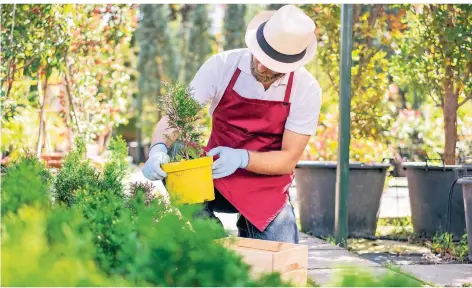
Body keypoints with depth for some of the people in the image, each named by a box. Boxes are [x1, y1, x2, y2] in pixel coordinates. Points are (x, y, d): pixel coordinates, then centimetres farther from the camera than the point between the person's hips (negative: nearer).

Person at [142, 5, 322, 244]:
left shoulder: (307, 90, -15)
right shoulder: (222, 65, -15)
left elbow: (288, 159, -12)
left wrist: (242, 158, -30)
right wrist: (158, 149, -35)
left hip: (266, 187, 0)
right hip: (216, 174, 0)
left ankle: (250, 227, 17)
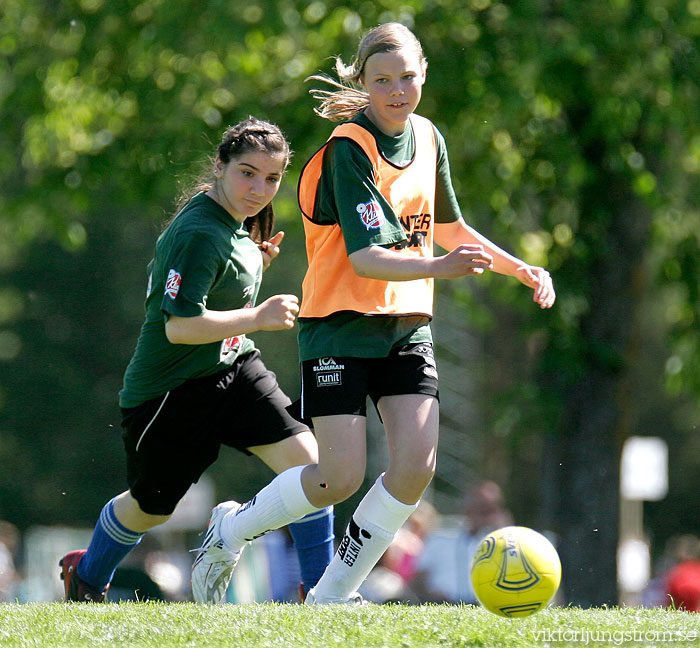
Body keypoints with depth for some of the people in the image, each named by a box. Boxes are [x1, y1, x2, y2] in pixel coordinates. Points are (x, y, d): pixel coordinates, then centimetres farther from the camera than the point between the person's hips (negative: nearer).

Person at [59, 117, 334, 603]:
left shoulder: (235, 220, 4)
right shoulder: (199, 234, -26)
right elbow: (180, 325, -30)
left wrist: (256, 262, 5)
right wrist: (257, 318, -29)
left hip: (232, 368, 7)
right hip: (170, 389, -7)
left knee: (303, 454, -14)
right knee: (151, 506, 12)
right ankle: (86, 577, 42)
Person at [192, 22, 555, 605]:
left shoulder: (428, 138, 8)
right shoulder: (349, 149, -15)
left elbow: (448, 227, 24)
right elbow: (365, 258, -24)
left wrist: (520, 268, 17)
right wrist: (438, 268, -38)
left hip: (407, 325, 6)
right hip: (341, 323, -6)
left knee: (417, 464, -11)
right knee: (341, 478, -11)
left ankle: (333, 592, 3)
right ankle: (230, 532, 15)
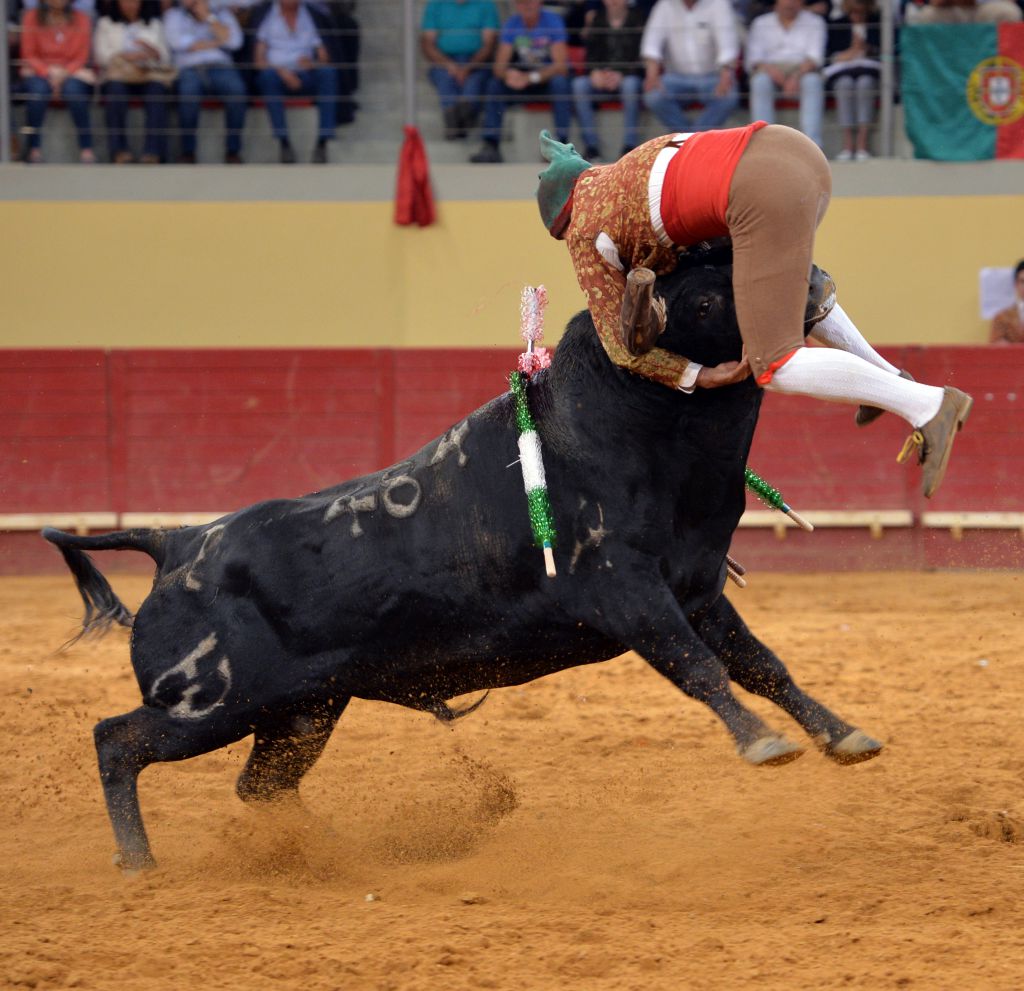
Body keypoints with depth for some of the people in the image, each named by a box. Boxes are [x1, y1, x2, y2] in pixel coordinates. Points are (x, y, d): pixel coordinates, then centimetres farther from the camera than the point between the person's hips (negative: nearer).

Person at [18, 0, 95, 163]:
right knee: (38, 88, -35)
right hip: (39, 72, 0)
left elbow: (81, 58, 1)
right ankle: (34, 147, -30)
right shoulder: (32, 17, 3)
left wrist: (63, 73, -17)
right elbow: (29, 56, 2)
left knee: (73, 88, -35)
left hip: (71, 71, 0)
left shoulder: (80, 19, 3)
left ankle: (86, 148, -32)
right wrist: (48, 72, -16)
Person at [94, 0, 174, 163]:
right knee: (116, 88, -37)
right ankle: (119, 152, -44)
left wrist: (153, 51, -10)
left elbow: (165, 57, 14)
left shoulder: (155, 23, 26)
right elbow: (102, 55, 5)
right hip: (117, 73, -1)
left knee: (157, 88, -35)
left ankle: (153, 153, -47)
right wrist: (126, 56, -13)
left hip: (150, 73, 1)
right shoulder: (105, 23, 22)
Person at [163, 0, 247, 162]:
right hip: (189, 69, -1)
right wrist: (217, 43, 2)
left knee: (236, 87, -33)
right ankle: (187, 151, -28)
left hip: (220, 67, 1)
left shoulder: (222, 14, 21)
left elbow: (234, 41, 2)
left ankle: (233, 150, -25)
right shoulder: (174, 15, 18)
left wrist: (208, 16, -1)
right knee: (189, 89, -37)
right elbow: (178, 41, -3)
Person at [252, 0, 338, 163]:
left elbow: (324, 58, 8)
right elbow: (258, 59, -2)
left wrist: (312, 63, -15)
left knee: (328, 72, -29)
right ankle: (284, 142, -37)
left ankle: (322, 142, -34)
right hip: (277, 75, -2)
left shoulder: (312, 15, 12)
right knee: (268, 75, -36)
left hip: (305, 77, 2)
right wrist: (281, 71, -19)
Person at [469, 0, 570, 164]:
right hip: (523, 78, 3)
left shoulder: (553, 21, -14)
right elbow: (499, 67, -8)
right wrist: (507, 75, -34)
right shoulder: (511, 25, -3)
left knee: (559, 82, -36)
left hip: (549, 78, -3)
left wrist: (531, 78, -37)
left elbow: (560, 66, -22)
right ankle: (490, 146, -24)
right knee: (494, 84, -21)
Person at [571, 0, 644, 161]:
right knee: (579, 84, -26)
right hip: (602, 77, 3)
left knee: (631, 84, -38)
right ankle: (591, 147, -27)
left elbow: (639, 55, -8)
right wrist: (595, 72, -17)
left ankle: (630, 146, -35)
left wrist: (621, 75, -22)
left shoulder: (637, 19, -1)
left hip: (629, 76, -3)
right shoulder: (597, 20, 10)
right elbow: (591, 53, 5)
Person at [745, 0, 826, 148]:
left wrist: (797, 76, -23)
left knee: (813, 81, -35)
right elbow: (753, 60, 4)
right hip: (771, 69, 1)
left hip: (803, 70, -1)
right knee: (760, 82, -34)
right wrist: (769, 69, -20)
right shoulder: (760, 24, 15)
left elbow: (814, 57, -3)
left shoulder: (814, 22, 12)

═══

### Your objective:
Starting at the line that contains "left hip: (803, 70, -1)" and ending with the last line of the listing, write out each line again in full. Shift every keypoint coordinate and depth value up by 101.

### Task answer:
left hip: (904, 171, 100)
right knee: (861, 183, 67)
right wrist: (870, 170, 81)
right shoulder: (861, 125, 116)
left elbow: (915, 158, 98)
left shoulder: (915, 123, 113)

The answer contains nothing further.